WHO releases new guidelines to manage obesity in children


 

Why it is in news?

  • Assessment of eating habits and counselling to be part of intervention strategy.

What WHO said?

  • With increasing evidence that childhood obesity is a “global epidemic” affecting even the poorer nations, the World Health Organization (WHO) has released new guidelines on how trained professionals can better identify youngsters in need of help.
  • India has the second highest number of obese children in the world after China, according to a study published in The New England Journal of Medicine in June this year.
  • Doctors say identification of obesity in children is the main issue as often parents think a chubby child is a healthy child.
  • The WHO guidelines titled “Assessing and managing children at primary healthcare facilities to prevent overweight and obesity in the context of the double burden of malnutrition” provides updates for the Integrated Management of Childhood Illness (IMCI). The guideline includes counselling, dieting and assessment of eating habits along with the usual weight and height measurements.
  • Early prevention is the need of the hour to avoid an entire generation from falling prey to heart ailments, hypertension and diabetic complications
  • The Indian Medical Association (IMA) is disseminating the WHO guideline to all its members
  • study published in Paediatric Obesity says India will have over 17 million children with excess weight by 2025.

Statistics

  • In 2016, one half of all children overweight or obese lived in Asia and one quarter lived in Africa.

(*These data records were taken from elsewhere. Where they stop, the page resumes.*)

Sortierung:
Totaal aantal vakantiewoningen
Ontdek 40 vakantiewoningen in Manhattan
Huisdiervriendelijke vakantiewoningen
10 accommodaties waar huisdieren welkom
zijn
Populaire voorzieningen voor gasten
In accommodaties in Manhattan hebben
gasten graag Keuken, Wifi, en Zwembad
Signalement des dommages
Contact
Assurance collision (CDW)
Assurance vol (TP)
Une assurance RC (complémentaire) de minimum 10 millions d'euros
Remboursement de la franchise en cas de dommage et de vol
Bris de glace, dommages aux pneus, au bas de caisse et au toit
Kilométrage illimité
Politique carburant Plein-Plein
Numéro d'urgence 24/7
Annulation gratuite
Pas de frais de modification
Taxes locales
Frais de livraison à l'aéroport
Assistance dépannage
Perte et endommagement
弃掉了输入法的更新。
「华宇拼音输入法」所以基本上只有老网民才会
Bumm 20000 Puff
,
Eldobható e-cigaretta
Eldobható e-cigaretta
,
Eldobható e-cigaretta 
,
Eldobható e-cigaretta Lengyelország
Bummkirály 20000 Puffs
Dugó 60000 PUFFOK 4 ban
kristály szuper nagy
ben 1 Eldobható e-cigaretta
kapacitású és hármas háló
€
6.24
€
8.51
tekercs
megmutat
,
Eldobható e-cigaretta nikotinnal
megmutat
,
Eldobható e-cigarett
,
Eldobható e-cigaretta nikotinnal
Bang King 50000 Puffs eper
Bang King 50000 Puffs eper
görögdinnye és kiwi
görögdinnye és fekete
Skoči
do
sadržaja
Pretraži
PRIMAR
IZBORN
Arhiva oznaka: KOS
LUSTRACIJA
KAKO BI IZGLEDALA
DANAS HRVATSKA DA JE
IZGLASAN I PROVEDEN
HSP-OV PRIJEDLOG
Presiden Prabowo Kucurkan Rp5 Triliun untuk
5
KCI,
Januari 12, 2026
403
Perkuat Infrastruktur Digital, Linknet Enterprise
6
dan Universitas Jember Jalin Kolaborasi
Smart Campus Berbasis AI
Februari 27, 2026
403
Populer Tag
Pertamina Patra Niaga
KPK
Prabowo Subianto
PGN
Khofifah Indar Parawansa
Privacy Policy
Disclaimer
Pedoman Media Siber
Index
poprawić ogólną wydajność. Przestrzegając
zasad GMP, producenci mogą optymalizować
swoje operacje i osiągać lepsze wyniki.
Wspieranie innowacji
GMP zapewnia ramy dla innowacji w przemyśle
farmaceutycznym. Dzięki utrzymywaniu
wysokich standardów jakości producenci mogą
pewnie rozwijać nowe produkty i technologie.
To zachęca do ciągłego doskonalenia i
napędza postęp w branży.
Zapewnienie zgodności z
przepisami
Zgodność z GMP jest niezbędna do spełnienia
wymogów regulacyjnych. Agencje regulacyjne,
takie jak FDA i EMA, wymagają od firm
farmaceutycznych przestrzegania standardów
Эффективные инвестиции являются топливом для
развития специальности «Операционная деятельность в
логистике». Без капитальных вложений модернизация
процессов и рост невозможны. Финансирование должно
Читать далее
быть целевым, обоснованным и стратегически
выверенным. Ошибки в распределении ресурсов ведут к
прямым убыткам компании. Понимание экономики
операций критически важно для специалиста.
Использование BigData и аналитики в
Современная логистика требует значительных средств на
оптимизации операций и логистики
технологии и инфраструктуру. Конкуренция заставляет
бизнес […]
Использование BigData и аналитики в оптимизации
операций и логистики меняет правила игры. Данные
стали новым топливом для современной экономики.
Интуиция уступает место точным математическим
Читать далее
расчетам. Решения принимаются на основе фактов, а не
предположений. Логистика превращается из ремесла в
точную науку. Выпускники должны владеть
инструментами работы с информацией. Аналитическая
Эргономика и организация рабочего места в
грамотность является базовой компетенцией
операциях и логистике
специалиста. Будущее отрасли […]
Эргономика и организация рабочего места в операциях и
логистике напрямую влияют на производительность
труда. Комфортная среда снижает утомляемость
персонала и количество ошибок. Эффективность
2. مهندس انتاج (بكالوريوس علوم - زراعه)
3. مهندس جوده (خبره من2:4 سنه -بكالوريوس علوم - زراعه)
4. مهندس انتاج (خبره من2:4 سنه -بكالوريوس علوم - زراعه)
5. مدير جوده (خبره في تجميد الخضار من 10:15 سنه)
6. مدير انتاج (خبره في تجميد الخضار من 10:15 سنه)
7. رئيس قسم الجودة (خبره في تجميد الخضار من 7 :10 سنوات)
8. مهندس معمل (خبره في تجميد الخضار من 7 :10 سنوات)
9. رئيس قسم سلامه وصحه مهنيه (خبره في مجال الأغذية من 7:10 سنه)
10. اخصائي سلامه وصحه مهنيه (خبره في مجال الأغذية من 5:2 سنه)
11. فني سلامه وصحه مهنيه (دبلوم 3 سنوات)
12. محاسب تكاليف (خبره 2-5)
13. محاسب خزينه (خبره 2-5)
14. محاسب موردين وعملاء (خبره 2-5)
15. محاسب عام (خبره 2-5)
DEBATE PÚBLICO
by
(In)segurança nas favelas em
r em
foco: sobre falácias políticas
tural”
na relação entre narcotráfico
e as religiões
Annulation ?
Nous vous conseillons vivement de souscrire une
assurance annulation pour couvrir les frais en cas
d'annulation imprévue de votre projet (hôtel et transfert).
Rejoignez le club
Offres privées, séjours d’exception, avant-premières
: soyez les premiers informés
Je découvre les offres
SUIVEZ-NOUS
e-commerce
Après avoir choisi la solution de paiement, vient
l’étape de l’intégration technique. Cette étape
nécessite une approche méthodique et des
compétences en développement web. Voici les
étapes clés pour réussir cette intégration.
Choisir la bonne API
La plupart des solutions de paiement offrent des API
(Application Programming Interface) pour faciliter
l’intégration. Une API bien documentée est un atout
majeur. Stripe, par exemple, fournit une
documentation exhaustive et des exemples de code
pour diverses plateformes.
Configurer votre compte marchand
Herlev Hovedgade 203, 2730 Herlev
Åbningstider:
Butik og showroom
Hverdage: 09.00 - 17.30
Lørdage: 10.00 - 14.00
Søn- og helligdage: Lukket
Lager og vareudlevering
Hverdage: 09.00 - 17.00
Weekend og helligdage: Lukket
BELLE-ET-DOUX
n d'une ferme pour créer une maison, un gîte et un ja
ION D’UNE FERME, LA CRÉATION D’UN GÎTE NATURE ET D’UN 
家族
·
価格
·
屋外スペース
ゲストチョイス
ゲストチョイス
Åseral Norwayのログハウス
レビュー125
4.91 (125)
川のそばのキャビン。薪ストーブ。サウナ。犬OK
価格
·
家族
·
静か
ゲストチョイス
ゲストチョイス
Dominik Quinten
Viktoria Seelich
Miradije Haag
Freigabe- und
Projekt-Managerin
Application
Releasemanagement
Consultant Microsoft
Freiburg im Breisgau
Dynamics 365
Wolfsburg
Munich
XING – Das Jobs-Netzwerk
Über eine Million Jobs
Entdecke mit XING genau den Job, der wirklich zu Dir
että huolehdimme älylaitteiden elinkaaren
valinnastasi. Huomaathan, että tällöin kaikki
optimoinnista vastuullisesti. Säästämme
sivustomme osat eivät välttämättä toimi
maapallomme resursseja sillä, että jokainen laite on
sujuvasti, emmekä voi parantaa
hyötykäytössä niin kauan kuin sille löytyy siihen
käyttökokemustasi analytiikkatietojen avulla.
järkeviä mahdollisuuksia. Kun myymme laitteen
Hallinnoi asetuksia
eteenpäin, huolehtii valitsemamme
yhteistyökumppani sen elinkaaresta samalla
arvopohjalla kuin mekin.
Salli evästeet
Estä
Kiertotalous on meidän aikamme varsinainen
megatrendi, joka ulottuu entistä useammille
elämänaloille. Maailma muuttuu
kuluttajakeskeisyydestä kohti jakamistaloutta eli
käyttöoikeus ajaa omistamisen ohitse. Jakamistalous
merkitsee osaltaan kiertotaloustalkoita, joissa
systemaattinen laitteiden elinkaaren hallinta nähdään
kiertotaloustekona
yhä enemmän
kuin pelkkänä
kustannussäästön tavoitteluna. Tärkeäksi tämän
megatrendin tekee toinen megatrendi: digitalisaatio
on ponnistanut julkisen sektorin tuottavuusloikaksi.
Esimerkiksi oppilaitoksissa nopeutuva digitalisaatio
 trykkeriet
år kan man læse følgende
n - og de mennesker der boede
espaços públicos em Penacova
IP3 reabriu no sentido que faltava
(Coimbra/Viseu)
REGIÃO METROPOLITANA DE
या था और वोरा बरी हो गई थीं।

Paradoxically, overweight and obesity is found in populations where under-nutrition remains common — the term ‘double-burden of malnutrition’ is sometimes used to describe these settings.

Reasons

  • Quoting the WHO document
    1. Urbanisation
    2.  increased income
    3.  availability of fast foods
    4.  educational demands
    5.  television viewing and
    6. gaming

have led to a rise in the consumption of foods high in fats, sugar and salt and low physical activity.

  • Parents feel the necessity to see a doctor only when their children develop complications. Most obese children develop early puberty, joint pain and find it difficult to exercise. This in turn results in metabolic syndrome and they end up with Type 2 diabetes,” she said.